By Denis Murphy
The international slogan for reconstruction work after disasters—“Build Back Better”—promises both a return to what existed in the past and a much better future. It offers reassurance and hope. We can easily build back after Super Typhoon “Yolanda,” but will we be able to build in a way something that truly offers victims a better future? This may be the main question facing the government in its reconstruction work in the Visayas.
We can return our fishermen and farmers to their old, pre-Yolanda and materially poor life conditions, but can we enrich their lives? Returning people to their previous lives of poverty is no big deal; helping them find or build better lives, that is the real, great achievement.
And this requires that we not only provide houses for the victims of Yolanda, but that the houses are in relocation sites that are acceptable to the people and that are up to international standards in terms of size, durability and attractiveness; and that the families get land tenure security.
On a larger scale, the question is: Will reconstruction work result in a society that is more equal in income and in political power? Will the income gap between the rich and the poor narrow somewhat? Will the poor and near-poor have a greater voice in the decision-making that affects their lives? Will democracy prosper?
There are worrisome signs indicating that the poor would be lucky to get back what they once had, inadequate as it may have been. What are some of these signs?
For one, there seems to be a large communication gap between the poor and the key decision-makers. In mid-January, in Tacloban, wives of fishermen told people working with Urban Poor Associates and the Holy Spirit Sisters that their children were still hungry and in growing danger of malnutrition. They pointed out that their tents, given by the United Nations High Commissioner for Refugees (UNCHR), get wet inside when it rains; and cold rain blows through the tents; and adults and children get drenched when they try to sleep. The people in charge are no doubt willing to give more food and provide flooring materials for tent occupants, but they aren’t aware of these needs of the poor.
Food for children and some type of flooring could be provided if the top decision-makers knew of these needs. They are caring human beings, after all; and the food supplies and flooring materials are available. But this sort of “response gap” indicates that the top officials are unaware of the day-to-day concrete reality on the ground. What is not known cannot be fixed. And do the decision-makers appreciate the intangibles that make people’s lives “better,” such as land reform, propoor law enforcement, land tenure security and many others?
The items that make life better for poor people are most often considered matters of social justice. But the increasing reliance being placed on the business sector for such things by the reconstruction officials worries us. Big business can “build back”—it can provide houses, boats, seeds, fertilizer, etc., but it doesn’t have a very good record on “justice issues,” such as land reform, land tenure security and propoor law enforcement.
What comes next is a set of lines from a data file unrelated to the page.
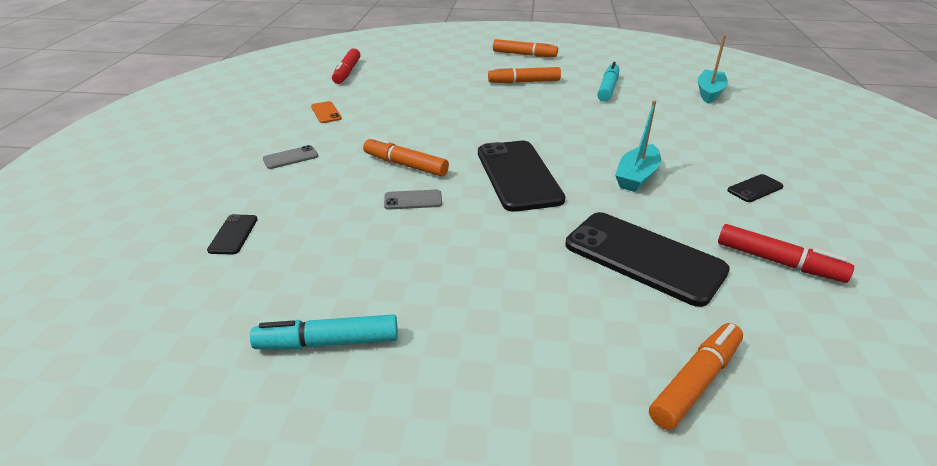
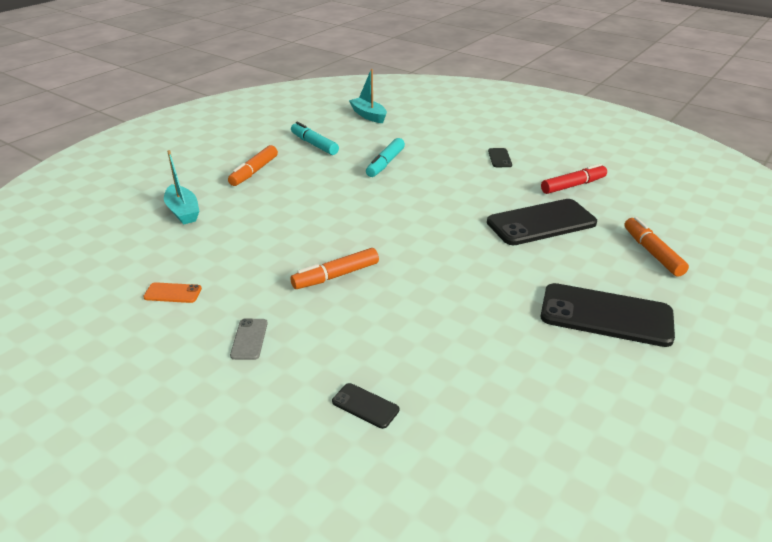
camera: 60 degrees left, 0 degrees up
(328, 342) = (552, 379): turquoise marker -> turquoise marker (385, 163)
(347, 72) = (86, 254): red marker -> none
(413, 200) = (397, 288): grey phone -> none
(518, 175) = (406, 230): black phone -> black phone (606, 315)
(524, 55) = (199, 151): orange marker -> none
(636, 176) = (451, 187): turquoise boat -> turquoise boat (183, 212)

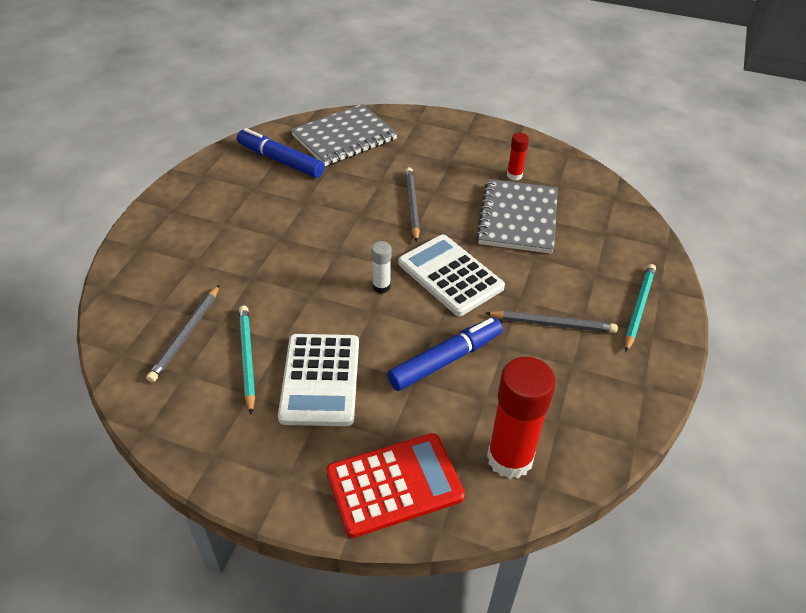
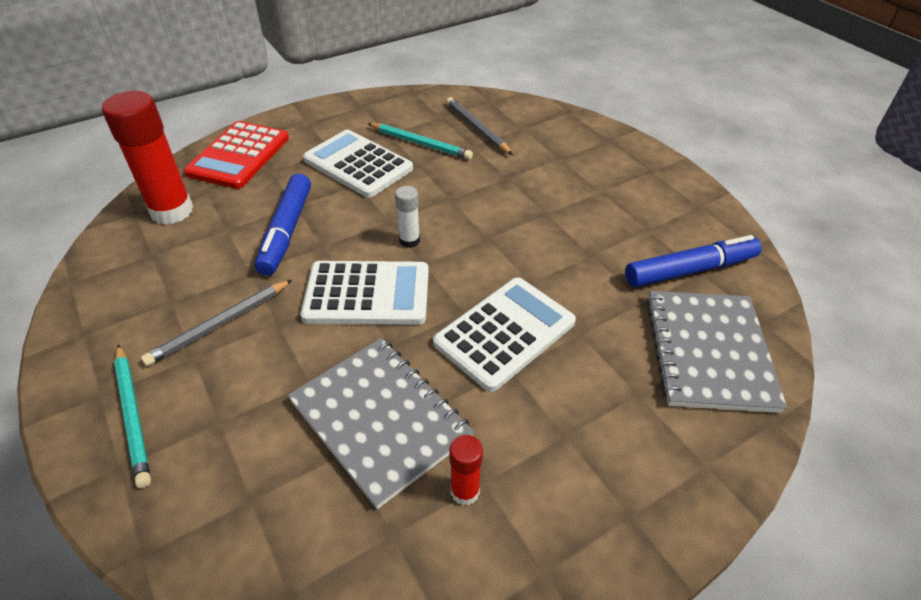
camera: 130 degrees right, 0 degrees up
(412, 205) = (505, 333): grey pencil -> white calculator

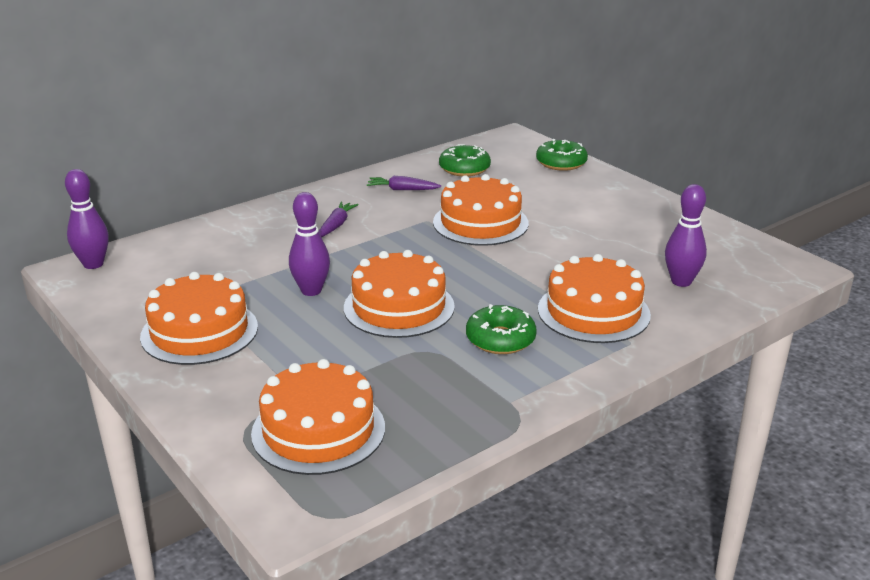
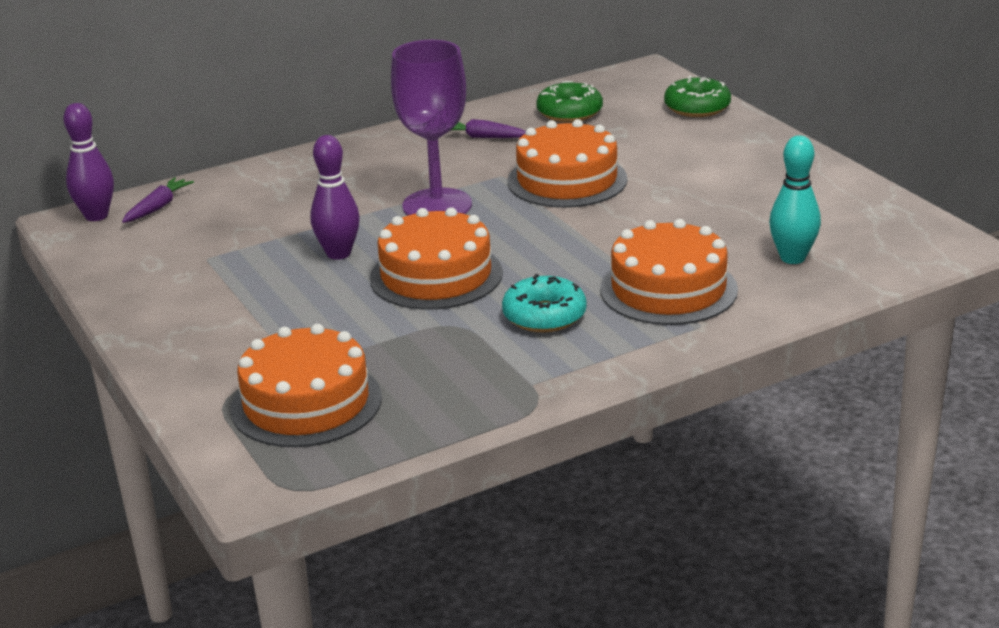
camera: 10 degrees right, 0 degrees up
(199, 331) = (200, 294): orange cake -> none
(336, 225) = (389, 178): purple carrot -> purple carrot (158, 207)
(382, 246) = (437, 205): none -> purple goblet
(500, 339) = (544, 316): green donut -> turquoise donut
(681, 281) = (792, 258): purple bowling pin -> turquoise bowling pin

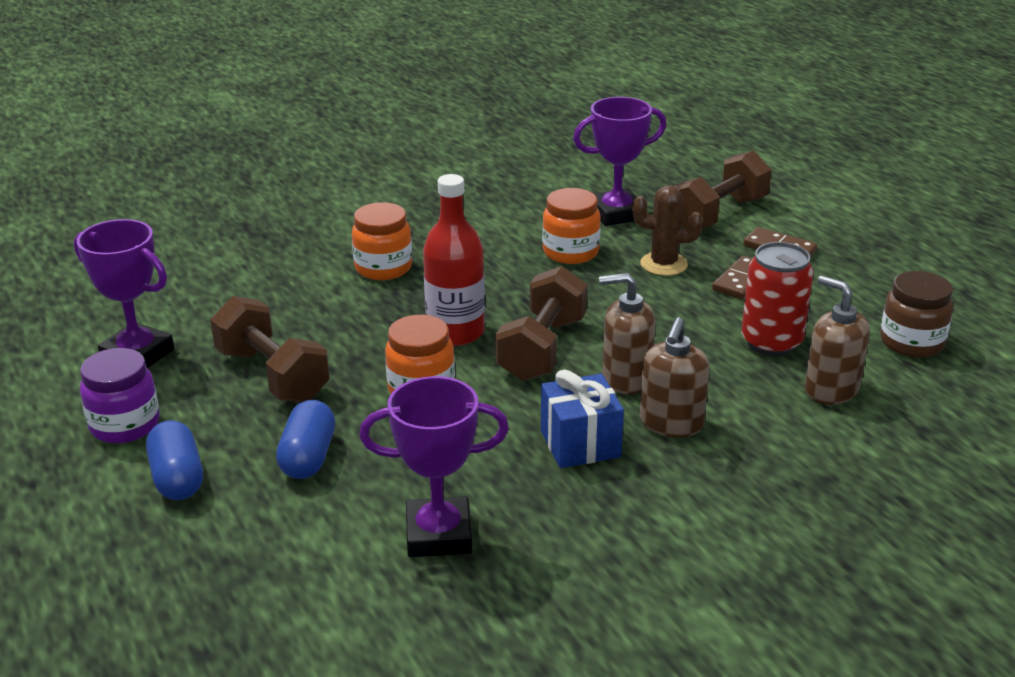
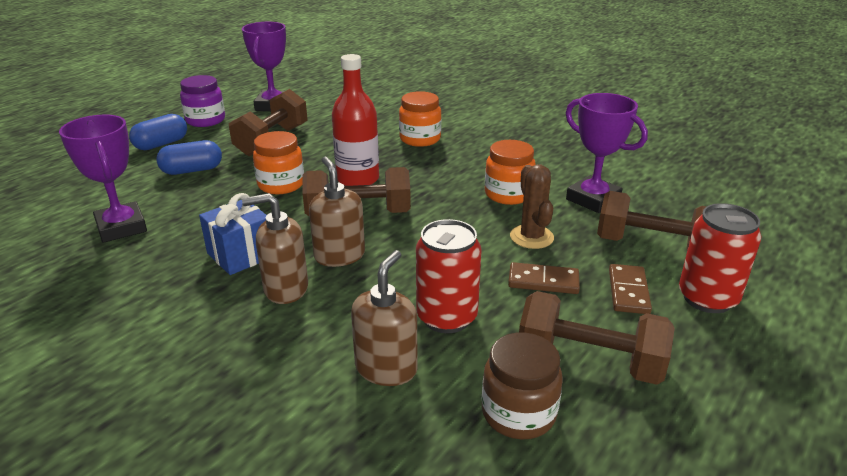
camera: 65 degrees right, 0 degrees up
(807, 220) = (707, 298): none -> red can
(862, 294) = (589, 361): none -> brown dumbbell

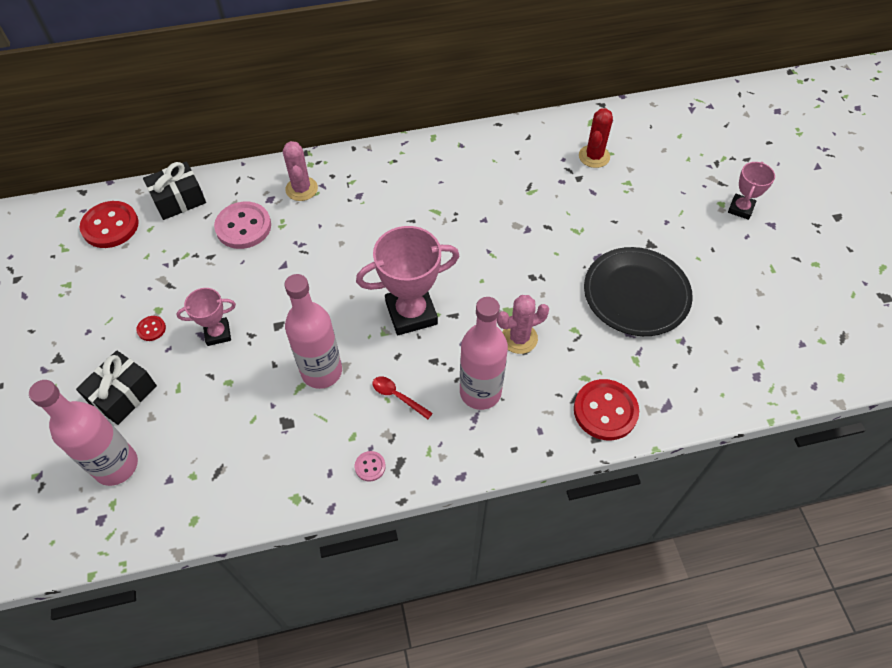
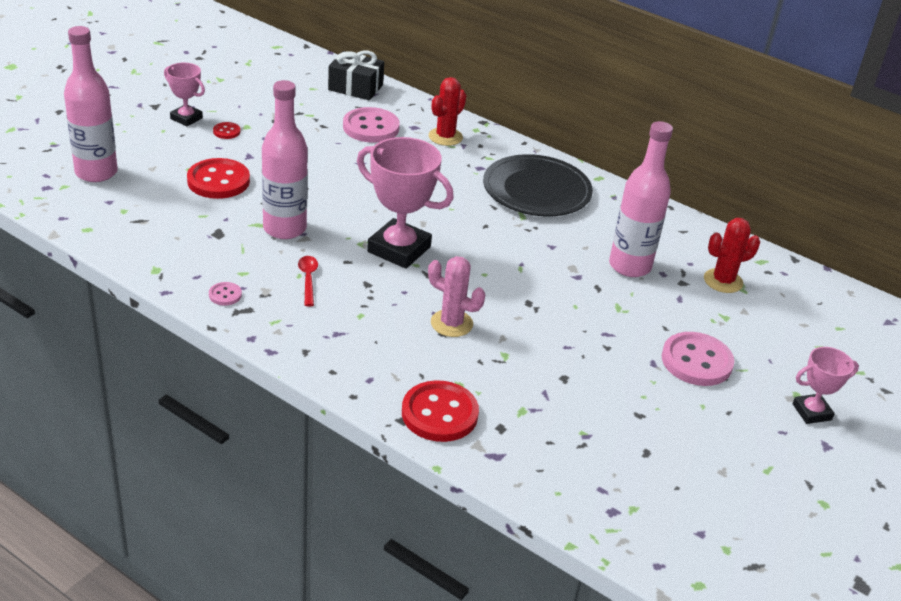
camera: 45 degrees right, 20 degrees down
(110, 226) = (292, 71): red button -> red button (218, 181)
(123, 394) = (157, 147): black gift -> none
(218, 333) = (259, 162): pink trophy -> pink trophy (186, 118)
(301, 189) = (445, 137): pink cactus -> red cactus
(480, 392) = (367, 325): pink bottle -> pink bottle (630, 266)
(636, 294) = (599, 379): black plate -> black plate (536, 190)
(657, 230) = (696, 361): none -> pink button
There is a role for all sorts of people in the reconstruction effort, but this doesn’t mean the business community should spearhead the overall movement. Can we employ business resources and intelligence in the pursuit of goals and execution of plans that a wider number of interest groups, including the poor people themselves, decide on?
Public skepticism about the openness of big business to so-called justice matters was heightened by a CNN report last Jan. 25 from the Economic Forum in Davos. It noted that income equality was extensively discussed at the meeting by the participants, but there was little indication the mostly wealthy businessmen and women there were prepared to do anything to narrow the gap. “They talk the talk, but don’t walk the walk,” the commentator summarized. Do Filipino businesspeople differently inclined in their response to this concern?
We have to provide rice and coconut farmers with seeds and fertilizers. In addition, we should institute land reform, the kind that would definitely improve their lives. Maybe the coconut farmers could also get back the coconut levy collected from them during martial law.
The fishermen need new boats and nets, and also the assurance that the municipal waters will be reserved for them, and that all other laws meant to help the marginal fishermen will be observed.
Indeed, the reconstruction project faces a big decision on the issue of relocating families from within the “40-meter no-build zone.” Like all relocation undertakings, this one inevitably raises more questions: For example, will it allow wage-earning fishermen to have a marina-hostel of sorts at the shore, where they can also sleep when necessary, so they can continue fishing in order to support their families? The marina-hostel will serve as a “fishing jump-off point.”
Relocation we know how to do; we know the mistakes to avoid, the biggest of which is the lack of jobs in distant relocation sites. Designing and building the facility for the fishermen will still take a great deal of consultation and discussion with the fishermen. We should get busy. For them, relocation without the marina-hostel is not even “building back.” And the challenge is “building back better.”